_Instruction A:_ Set down the part of the Noje wand review below that begins at the words "The Noje W3 Wand and" and stops after "nothing for me.", word for word.
_Instruction B:_ Take the Noje wand review below further, picking up right after its final sentence.

_Reading passage:_
━━━━━━━━━━━━━━━━━━━━━━━━━━━━━━

Indigo Tries the Blush Novelties Noje W3 Wand

9 out of 10
Pairs nicely with a Shirley Temple, to go. I chose something non-alcoholic because drinking and driving is singularly awful. Don’t do that. Also, this drink is enjoyed with poise and elegance.
This toy was sent to me by the kind folx at SheVibe in exchange for a fair and honest review. At time of publishing, this toy retails for about $36 (USD). You can purchase in Sage (green), Rose (pink), or Wisteria (purple). The wand attachments can be purchased here for about $8 (USD) at time of publishing.
The Noje W3 Wand and the Noje W3 Wand attachments are sitting in their boxes next to a packed green bag, a green sleeping bag and a bicycle helmet. There is further description of the toy in the next image and in the post.
I have a confession to make. I wasn’t excited about this wand when I requested it. I have been using my Doxy wands for a year now, and they are powerful and rumbly. I am the type of human who puts the wand on my clit now because I’m such a power slut. I just live my life in such an electrifying and ridiculous way that I was convinced the Noje would do nothing for me.
And then I left my house for two months and lived in a tent.
The Noje is a wand that is compact, running only about 5 inches long with a head that is about an inch in diameter. It comes in the standard plastic blister case, and it has a single button on the butt of it. When I turned it on, I found that it was fairly quiet, but more rumbly than I expected. Because of these things, I decided to take it with me on my ad-tent-ture.

━━━━━━━━━━━━━━━━━━━━━━━━━━━━━━

_Source data:_
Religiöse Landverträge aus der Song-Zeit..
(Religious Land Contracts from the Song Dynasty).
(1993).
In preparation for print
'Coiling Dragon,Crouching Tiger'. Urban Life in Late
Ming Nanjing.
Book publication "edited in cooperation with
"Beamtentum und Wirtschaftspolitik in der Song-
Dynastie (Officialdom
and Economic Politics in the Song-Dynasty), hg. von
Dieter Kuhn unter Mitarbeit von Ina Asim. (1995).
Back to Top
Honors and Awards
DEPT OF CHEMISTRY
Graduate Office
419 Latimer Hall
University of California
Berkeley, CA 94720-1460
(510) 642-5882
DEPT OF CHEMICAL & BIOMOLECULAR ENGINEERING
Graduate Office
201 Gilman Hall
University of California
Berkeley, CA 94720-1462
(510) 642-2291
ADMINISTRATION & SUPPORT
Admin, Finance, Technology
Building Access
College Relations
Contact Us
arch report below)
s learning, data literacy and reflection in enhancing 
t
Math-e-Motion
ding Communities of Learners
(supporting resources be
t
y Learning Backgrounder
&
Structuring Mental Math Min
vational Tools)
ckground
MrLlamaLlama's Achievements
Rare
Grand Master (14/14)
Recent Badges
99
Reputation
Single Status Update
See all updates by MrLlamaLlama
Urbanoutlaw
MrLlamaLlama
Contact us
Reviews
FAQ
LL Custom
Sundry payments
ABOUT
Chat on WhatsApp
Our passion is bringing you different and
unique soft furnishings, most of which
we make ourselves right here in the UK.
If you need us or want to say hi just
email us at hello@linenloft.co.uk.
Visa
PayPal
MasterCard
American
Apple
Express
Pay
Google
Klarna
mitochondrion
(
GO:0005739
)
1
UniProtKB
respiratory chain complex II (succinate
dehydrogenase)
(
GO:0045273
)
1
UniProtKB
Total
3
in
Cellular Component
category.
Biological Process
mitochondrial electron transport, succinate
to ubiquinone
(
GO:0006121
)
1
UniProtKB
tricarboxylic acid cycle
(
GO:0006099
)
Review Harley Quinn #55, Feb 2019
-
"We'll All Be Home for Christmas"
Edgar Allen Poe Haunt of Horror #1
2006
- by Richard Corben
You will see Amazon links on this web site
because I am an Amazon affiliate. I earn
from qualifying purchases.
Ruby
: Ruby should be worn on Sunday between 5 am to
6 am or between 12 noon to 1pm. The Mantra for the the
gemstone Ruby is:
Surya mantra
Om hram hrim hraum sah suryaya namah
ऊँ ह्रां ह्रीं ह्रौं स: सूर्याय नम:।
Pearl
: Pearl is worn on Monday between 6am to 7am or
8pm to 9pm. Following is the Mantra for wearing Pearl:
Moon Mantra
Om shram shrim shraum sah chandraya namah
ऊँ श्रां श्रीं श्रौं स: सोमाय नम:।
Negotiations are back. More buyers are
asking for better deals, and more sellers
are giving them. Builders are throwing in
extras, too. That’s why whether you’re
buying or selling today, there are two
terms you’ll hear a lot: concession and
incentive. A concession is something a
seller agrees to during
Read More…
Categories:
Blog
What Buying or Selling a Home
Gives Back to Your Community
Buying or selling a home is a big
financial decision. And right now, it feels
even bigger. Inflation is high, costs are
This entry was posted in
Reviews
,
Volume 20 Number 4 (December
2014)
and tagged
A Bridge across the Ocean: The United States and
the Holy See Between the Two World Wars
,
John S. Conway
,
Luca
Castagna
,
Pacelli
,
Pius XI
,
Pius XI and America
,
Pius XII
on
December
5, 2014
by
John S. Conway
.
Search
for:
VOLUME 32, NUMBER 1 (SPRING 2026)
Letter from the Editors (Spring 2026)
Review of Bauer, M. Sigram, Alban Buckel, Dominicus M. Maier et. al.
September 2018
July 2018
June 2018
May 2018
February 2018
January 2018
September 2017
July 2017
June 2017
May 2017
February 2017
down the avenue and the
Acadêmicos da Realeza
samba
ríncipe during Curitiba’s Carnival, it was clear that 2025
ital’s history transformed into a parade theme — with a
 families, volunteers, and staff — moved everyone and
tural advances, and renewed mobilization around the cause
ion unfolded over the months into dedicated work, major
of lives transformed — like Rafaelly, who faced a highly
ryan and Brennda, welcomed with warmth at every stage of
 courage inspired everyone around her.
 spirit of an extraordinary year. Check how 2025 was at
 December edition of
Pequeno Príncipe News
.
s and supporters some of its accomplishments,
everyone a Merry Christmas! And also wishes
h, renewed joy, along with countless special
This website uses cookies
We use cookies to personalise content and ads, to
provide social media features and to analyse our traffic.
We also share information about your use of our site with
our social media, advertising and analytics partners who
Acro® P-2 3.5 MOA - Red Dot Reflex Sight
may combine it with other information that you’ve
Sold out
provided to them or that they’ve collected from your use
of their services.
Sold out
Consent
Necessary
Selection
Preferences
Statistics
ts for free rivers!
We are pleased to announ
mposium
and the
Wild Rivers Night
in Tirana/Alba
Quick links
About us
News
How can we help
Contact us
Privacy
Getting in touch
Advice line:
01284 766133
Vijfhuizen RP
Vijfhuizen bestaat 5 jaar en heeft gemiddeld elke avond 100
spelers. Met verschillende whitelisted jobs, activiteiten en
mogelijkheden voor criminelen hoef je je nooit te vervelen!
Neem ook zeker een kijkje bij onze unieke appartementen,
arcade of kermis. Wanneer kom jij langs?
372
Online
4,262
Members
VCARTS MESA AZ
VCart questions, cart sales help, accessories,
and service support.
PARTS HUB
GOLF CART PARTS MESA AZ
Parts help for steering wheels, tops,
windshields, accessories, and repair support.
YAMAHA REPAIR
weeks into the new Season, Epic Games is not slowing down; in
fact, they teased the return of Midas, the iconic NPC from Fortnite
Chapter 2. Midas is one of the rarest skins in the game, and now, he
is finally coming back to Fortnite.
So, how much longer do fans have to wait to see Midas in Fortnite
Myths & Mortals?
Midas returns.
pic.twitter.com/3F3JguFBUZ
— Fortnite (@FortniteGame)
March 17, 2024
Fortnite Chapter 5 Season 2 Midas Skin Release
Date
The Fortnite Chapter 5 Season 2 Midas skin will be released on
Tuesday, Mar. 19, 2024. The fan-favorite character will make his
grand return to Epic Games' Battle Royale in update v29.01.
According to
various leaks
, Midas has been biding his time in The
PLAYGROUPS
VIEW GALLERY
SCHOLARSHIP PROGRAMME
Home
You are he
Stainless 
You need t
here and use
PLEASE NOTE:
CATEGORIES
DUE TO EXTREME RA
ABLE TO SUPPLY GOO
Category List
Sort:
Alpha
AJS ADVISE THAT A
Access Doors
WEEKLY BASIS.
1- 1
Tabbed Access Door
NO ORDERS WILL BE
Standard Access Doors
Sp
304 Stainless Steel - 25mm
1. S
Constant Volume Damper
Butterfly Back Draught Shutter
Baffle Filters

━━━━━━━━━━━━━━━━━━━━━━━━━━━━━━

_Response area A:_
The Noje W3 Wand and the Noje W3 Wand attachments are sitting in their boxes next to a packed green bag, a green sleeping bag and a bicycle helmet. There is further description of the toy in the next image and in the post.
I have a confession to make. I wasn’t excited about this wand when I requested it. I have been using my Doxy wands for a year now, and they are powerful and rumbly. I am the type of human who puts the wand on my clit now because I’m such a power slut. I just live my life in such an electrifying and ridiculous way that I was convinced the Noje would do nothing for me.

_Response area B:_
Let me be clear. I was in no way glamping (glamour camping). I had four canvas walls, a canvas roof (reinforced with tarp), an air mattress, and one bin which held all the clothes I brought with me. The fanciest part of my living situation was that I got to hike up a hill to make it to the place I worked where there was a coffee pot. I could use that coffee pot to make ramen, which I did for just about every meal. My butt is extremely fantastic now, thank you for asking.
Because of the whole canvas walls thing, I didn’t bring any fancy sex toys. I had one butt plug, two toys I needed to review this summer, and my pure wand in case anyone on Tinder wanted to watch me squirt (which they did not, apparently). For the vibrator option, I brought the Noje Wand. Let me tell you, I am delighted that I made that choice.
The Noje wand looks very nonthreatening when you look at it. It comes in two pastel colors: sage (for us mountain lovers), wisteria (for English garden lovers), and rose (for general garden lovers). The head of it is simply white, and overall, it looks elegant. I would not have been embarrassed if someone found this toy while visiting because it looks so glamorous. Perhaps I was glamping a little after all. In order to turn the toy on, you have to hold that button for at least four to five seconds. This is another reason why I loved traveling with it. The idea of this toy turning on in a bag was somewhat preposterous thanks to that handy feature.
A close up of the Noje W3 wand and the Noje Wand attachments in their boxes. The wand is a sage green with a white head and the attachments are all white.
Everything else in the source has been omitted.